Later, after graduating from UCLA in 2010, she felt lost, unsure of what to do next. But enrolling in a program called City Year in Philadelphia — in which she mentored inner-city youths — gave her newfound purpose.
As part of the program, Meyers helped students paint murals in their neighborhoods and schools, showing her the power of art firsthand.
“It’s really special to go into a community with a lot of hardships — violence, drugs — and being able to connect with the youth through art,” Meyers said.
“Art enriches the community,” Meyers added. “And you see how the community takes ownership. It becomes a part of them.”
Two years passed in Philadelphia, and then Meyers moved back to Encinitas. Without a car, she walked and skateboarded around the city.
The slower pace afforded her a new appreciation of the city’s murals, both old and new ones that had popped up while away.
But the barren walls really stood out.
“It was a bit of a culture shock,” Meyers said. “Art was everywhere there (Philadelphia), and there wasn’t as much public art here.”
“I identified a need and went for it,” she added.
Given that Paint Encinitas is the first group of its kind in the city, she blazed her own path.
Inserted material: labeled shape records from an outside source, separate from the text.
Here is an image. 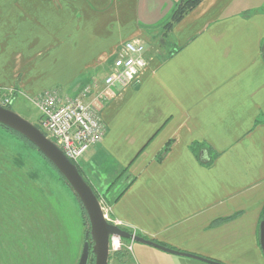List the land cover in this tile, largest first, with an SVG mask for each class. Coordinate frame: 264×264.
Wrapping results in <instances>:
<instances>
[{"label": "crops", "instance_id": "1", "mask_svg": "<svg viewBox=\"0 0 264 264\" xmlns=\"http://www.w3.org/2000/svg\"><path fill=\"white\" fill-rule=\"evenodd\" d=\"M179 2L0 0V86L14 101L56 85L77 94L103 80L125 41L149 43L142 83L114 88L101 105L104 138L77 165L126 230L224 264H263L264 0H203L168 29ZM132 254L210 264L139 242Z\"/></svg>", "mask_w": 264, "mask_h": 264}, {"label": "rangeland", "instance_id": "2", "mask_svg": "<svg viewBox=\"0 0 264 264\" xmlns=\"http://www.w3.org/2000/svg\"><path fill=\"white\" fill-rule=\"evenodd\" d=\"M10 107L39 126L30 99L20 96ZM56 169L33 144L0 126V264H79L84 245L92 250L87 213ZM127 254L122 264H137Z\"/></svg>", "mask_w": 264, "mask_h": 264}, {"label": "built area", "instance_id": "3", "mask_svg": "<svg viewBox=\"0 0 264 264\" xmlns=\"http://www.w3.org/2000/svg\"><path fill=\"white\" fill-rule=\"evenodd\" d=\"M147 48L141 39L125 41L113 58L111 69L102 81L87 82L75 96L64 94L57 87L32 99L41 119L39 128L61 148L74 163L92 147L102 141L106 125L101 115V105L114 95V88H134L142 83L150 61ZM17 91L0 86V105L10 107ZM104 217L110 223L124 228L122 222L110 216V206L99 199ZM125 229V228H124ZM136 234L135 232H133ZM110 254L124 250L132 252L133 241L125 243L119 236H110Z\"/></svg>", "mask_w": 264, "mask_h": 264}, {"label": "water", "instance_id": "4", "mask_svg": "<svg viewBox=\"0 0 264 264\" xmlns=\"http://www.w3.org/2000/svg\"><path fill=\"white\" fill-rule=\"evenodd\" d=\"M0 124L22 135L57 168L65 178L70 188L83 204L91 225L92 250L90 244L84 245L79 264H88L90 254L95 255V264H109L110 260V236H119L124 240L147 244L171 253L182 254L200 259L210 264H224L214 259L204 258L194 254L177 251L166 247L153 240L147 239L129 230L116 226L104 217L98 195L83 176L79 167L65 153L46 136V134L35 124L21 117L10 107L0 105ZM259 245L264 255V215L259 225Z\"/></svg>", "mask_w": 264, "mask_h": 264}, {"label": "trees", "instance_id": "5", "mask_svg": "<svg viewBox=\"0 0 264 264\" xmlns=\"http://www.w3.org/2000/svg\"><path fill=\"white\" fill-rule=\"evenodd\" d=\"M203 0H180V2L178 3L177 8L174 10L171 21L167 23V25L165 27H167L168 29L172 28L174 24L178 23L179 21H181L185 15L187 13H189L190 11H192L193 9H195ZM11 108V107H10ZM1 127H3L4 129L8 130L9 132L13 133L15 136L19 137L20 139L24 140L25 142H27L28 144H32L31 142H29L27 139H25L22 135L18 134L17 132L11 130L10 128L0 124ZM38 126V125H37ZM39 127V126H38ZM35 147V146H34ZM37 148V147H35ZM168 150V147H166L164 149L165 153ZM39 151V150H38ZM39 153L41 154V156H43L52 166L53 164L39 151ZM161 158V156H160ZM79 167V166H78ZM80 169V168H79ZM57 170V169H56ZM81 171V170H80ZM82 172V171H81ZM83 174V173H82ZM60 178L68 185L67 181L65 180V178L60 174ZM87 180V179H86ZM89 183V182H88ZM69 186V185H68ZM71 189V188H70ZM81 203V202H80ZM82 204V203H81ZM85 213L86 210L84 208V206L82 205ZM264 215V214H263ZM127 241V240H125ZM160 244V243H159ZM88 264H95V255L92 253L90 255L89 258V262Z\"/></svg>", "mask_w": 264, "mask_h": 264}, {"label": "flooded vegetation", "instance_id": "6", "mask_svg": "<svg viewBox=\"0 0 264 264\" xmlns=\"http://www.w3.org/2000/svg\"><path fill=\"white\" fill-rule=\"evenodd\" d=\"M263 259H264V257H263ZM263 264H264V262H263Z\"/></svg>", "mask_w": 264, "mask_h": 264}]
</instances>
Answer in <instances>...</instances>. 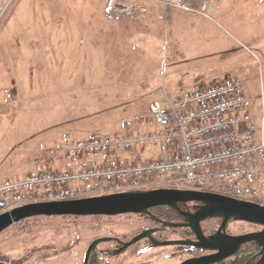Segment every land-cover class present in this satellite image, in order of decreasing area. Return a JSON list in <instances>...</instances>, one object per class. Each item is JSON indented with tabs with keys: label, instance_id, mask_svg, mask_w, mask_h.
<instances>
[{
	"label": "rangeland",
	"instance_id": "obj_1",
	"mask_svg": "<svg viewBox=\"0 0 264 264\" xmlns=\"http://www.w3.org/2000/svg\"><path fill=\"white\" fill-rule=\"evenodd\" d=\"M111 1L0 0V186L38 171L42 161L50 165L54 159L48 158L49 151L64 134L74 141L90 134L115 137L124 134L126 120L134 121L138 114L151 117L153 100L166 104V77H174L178 69L193 75L206 66L226 65L227 76L243 82L255 126L264 132V0H225L223 12H234L219 25L194 18L204 24V35L166 20L163 0H126L146 8L134 16L110 11ZM175 40L193 59L172 57L167 45ZM200 54L210 55L209 63L194 59ZM172 81H167L170 92ZM136 129L145 130L137 124ZM147 155L160 153L150 147ZM58 157L69 165L65 156ZM259 188L264 196V167ZM161 189L172 188L160 184L148 191ZM7 211L0 195V214ZM142 225L133 217L113 222L30 218L0 234V262L84 264L94 240L133 234ZM261 231L244 222L227 226L231 236ZM138 250L94 258L93 264H180L188 259L167 257L175 253L172 249Z\"/></svg>",
	"mask_w": 264,
	"mask_h": 264
},
{
	"label": "built area",
	"instance_id": "obj_2",
	"mask_svg": "<svg viewBox=\"0 0 264 264\" xmlns=\"http://www.w3.org/2000/svg\"><path fill=\"white\" fill-rule=\"evenodd\" d=\"M166 6L212 19L206 0H163ZM112 0L110 11L127 16L146 8ZM264 108V96L262 97ZM251 100L238 78L200 85L164 106L152 103V115L123 123L124 134H91L71 141L67 134L49 151L69 165L52 169L47 161L18 182L5 181L0 195L8 210L47 201H69L125 192L169 188L206 192L242 201H262L259 175L264 167V135L250 113ZM157 125L151 131L136 129ZM150 147L160 156L142 158Z\"/></svg>",
	"mask_w": 264,
	"mask_h": 264
},
{
	"label": "water",
	"instance_id": "obj_3",
	"mask_svg": "<svg viewBox=\"0 0 264 264\" xmlns=\"http://www.w3.org/2000/svg\"><path fill=\"white\" fill-rule=\"evenodd\" d=\"M197 201L204 206L200 207L189 220L194 221L190 226L197 236L195 247L212 251L214 254L195 257L183 264H222L235 257L250 245L258 248V253L252 258L254 264H264V205L251 201H242L226 196L178 189H161L146 192H125L112 195L71 200L51 201L27 204L0 214V234L15 224L34 217L53 216H118L128 213H144L155 206L176 207L180 202ZM222 219L219 231L213 236H205L200 223L206 219ZM231 221L257 225L263 231L241 236H231L227 233L228 223ZM151 235L144 232L128 243H122L127 249ZM112 239H99L89 247L84 264H89L93 250L102 243ZM173 243H156L154 247L166 246ZM0 264H4L0 262Z\"/></svg>",
	"mask_w": 264,
	"mask_h": 264
},
{
	"label": "flooded vegetation",
	"instance_id": "obj_4",
	"mask_svg": "<svg viewBox=\"0 0 264 264\" xmlns=\"http://www.w3.org/2000/svg\"><path fill=\"white\" fill-rule=\"evenodd\" d=\"M202 206H204L202 202L186 201V202L178 203L176 207L166 206V205L155 206L149 208L144 213H138V214L128 213L118 216L86 217L91 220H95V218H98L100 220L109 219V222H113L117 217H133L135 218L136 222L143 224L140 228L137 229L138 232L135 231L133 234L131 232H128L126 233V235L123 236H119V234H113L96 239L99 240L103 238L105 239L113 238L110 243L109 242L102 243L100 245V249H95L92 251L89 264H93L94 258L96 259L98 258L99 261H102V258L108 257L111 255V253L114 252H116L115 255L117 254V255L125 256L129 251L131 253L135 249L136 250L139 249L138 252L141 254L153 252L165 248L172 249L175 251V253H171L167 257H172L173 255L176 254H181V256L183 255L188 256V259L182 261L180 264H183L184 262L193 259L195 257L208 256L214 254V252L212 251H206V250L204 251L202 249H198L195 247L197 236L192 230V227L190 226L191 224L194 223V221L189 220V218L191 216H194L197 213L198 209ZM73 217L76 218L78 216H73ZM79 218H83V217H79ZM218 222L220 223L219 226H217ZM222 222H223L222 219L219 218L206 219L200 223L201 230L205 236H213L219 231ZM144 232H151V235L148 238L133 244L127 249L123 248L122 243H128L132 241L136 236ZM154 242L173 243V244H166V246L154 247ZM142 243L144 244V246L139 248ZM91 244L89 245V247L91 246ZM252 249L253 248L251 247H247L239 254H237L235 257L226 260L222 264H241L242 263L240 262L241 257L248 258L243 264H253L254 261L252 262L251 260L255 256L256 251H252ZM86 254H85V259H86ZM250 255L252 256L250 257Z\"/></svg>",
	"mask_w": 264,
	"mask_h": 264
},
{
	"label": "crops",
	"instance_id": "obj_5",
	"mask_svg": "<svg viewBox=\"0 0 264 264\" xmlns=\"http://www.w3.org/2000/svg\"><path fill=\"white\" fill-rule=\"evenodd\" d=\"M206 2L214 9V15L212 17V19H208L206 17H203L201 15H195V14H189V13H185L182 12L178 9L175 8H170L168 6L164 7L166 8V20H168L170 23H173L175 25V27L177 28H181L182 26H184L186 29H195L202 32L201 35H204L203 28H205L204 24H197L194 23V18L198 17L201 20L204 21H208L212 24L215 25H219L220 21L225 20L227 17H230L234 10H226L223 12V9L225 7V0L224 3L222 0H206ZM221 3H223L221 5ZM156 11L157 7H155ZM157 14V13H156ZM158 15V14H157ZM261 17V16H260ZM178 40H175L174 42L170 43L167 46H172L170 48L171 53H172V57L174 59L177 60H185L186 58H189L188 55L185 53L186 51H184V49L178 45ZM173 44V45H172ZM174 46V47H173ZM171 55V54H170ZM169 55V56H170ZM171 57H169L170 59ZM208 58H210V55H202L200 54L197 58L194 57V59L196 60H206V62L209 60ZM168 59V56L166 55V60ZM189 59H193V58H189ZM168 61V60H167ZM166 61V62H167ZM209 63V62H207ZM226 65L222 66L221 65H210V66H206L205 68H203L204 70L198 71L196 70L195 73L193 75H186L184 74L182 69H178L176 70V74L174 77H166V87H165V91H166V104L165 102H160L159 100H153L154 101H159L162 105L167 106L168 105V100H172L175 99L179 96H181L182 94H184L185 92H189V91H193L194 89H196L198 86L200 85H208V84H212V83H216L219 81H222L226 78H229L227 75V71L225 70ZM198 71V72H197ZM169 79H173L172 81V89L171 92L169 91V85L167 84V81ZM239 79V78H238ZM210 81V83H208ZM189 87V88H188ZM173 93V94H171ZM179 93V96H178ZM171 96V97H170ZM248 97V96H247ZM250 100L251 98L248 97ZM145 130L147 131H151L155 128V125H150V126H146L144 127ZM140 130V129H139ZM259 133V130H258ZM264 135L263 129L260 131V134ZM142 158H148V157H152L151 155H147V150L145 152H143L141 154ZM63 160L61 157H58L56 159H54V161L50 162V165H53L54 167L57 168H62L67 166L66 163L65 165L62 164Z\"/></svg>",
	"mask_w": 264,
	"mask_h": 264
},
{
	"label": "trees",
	"instance_id": "obj_6",
	"mask_svg": "<svg viewBox=\"0 0 264 264\" xmlns=\"http://www.w3.org/2000/svg\"><path fill=\"white\" fill-rule=\"evenodd\" d=\"M178 98V97H177ZM139 115V114H138ZM151 115H152V106H151ZM130 120V119H129ZM127 121V120H126ZM125 121V122H126ZM91 135V134H90ZM100 135H103V134H100ZM107 136V135H106ZM70 138V137H69ZM71 141H74V140H71ZM78 141V140H77ZM58 143V142H57ZM49 158V157H48ZM49 167L50 168H52V169H56L57 167H54L53 165H49ZM20 180H22V179H20ZM19 179H17V180H14V182H18V181H20ZM255 203H259V204H263L262 203V201H255ZM241 256H242V254H241ZM252 255H250V257H251ZM246 259H248L247 257H241V259H240V262H242L241 264H243V263H245V261H246Z\"/></svg>",
	"mask_w": 264,
	"mask_h": 264
}]
</instances>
Despite having no experience in online design, she created the Paint Encinitas website from the ground up. For the page, she continues to track down who’s behind the extensive network of existing murals, which requires considerable digging in some cases.
Lately, she’s stayed busy hosting open meetings to inform the community about Paint Encinitas. And she constantly updates her Facebook and Twitter pages to get the word out.
Also, on a regular basis, she reaches out to businesses to gauge their interest in murals.
“It’s kind of my second full-time job,” said Meyers, who works as teacher’s assistant at a private school, with a laugh.
And she has no plans to stop.
On top of the aforementioned Paint Encinitas happenings, a mural tour is in the works. Additionally, Meyers would like to focus on preserving select murals.
“Sometimes they are just temporary because that’s the way of public art,” Meyers said. “Whenever possible, you want to save them because they become a part of the neighborhood.”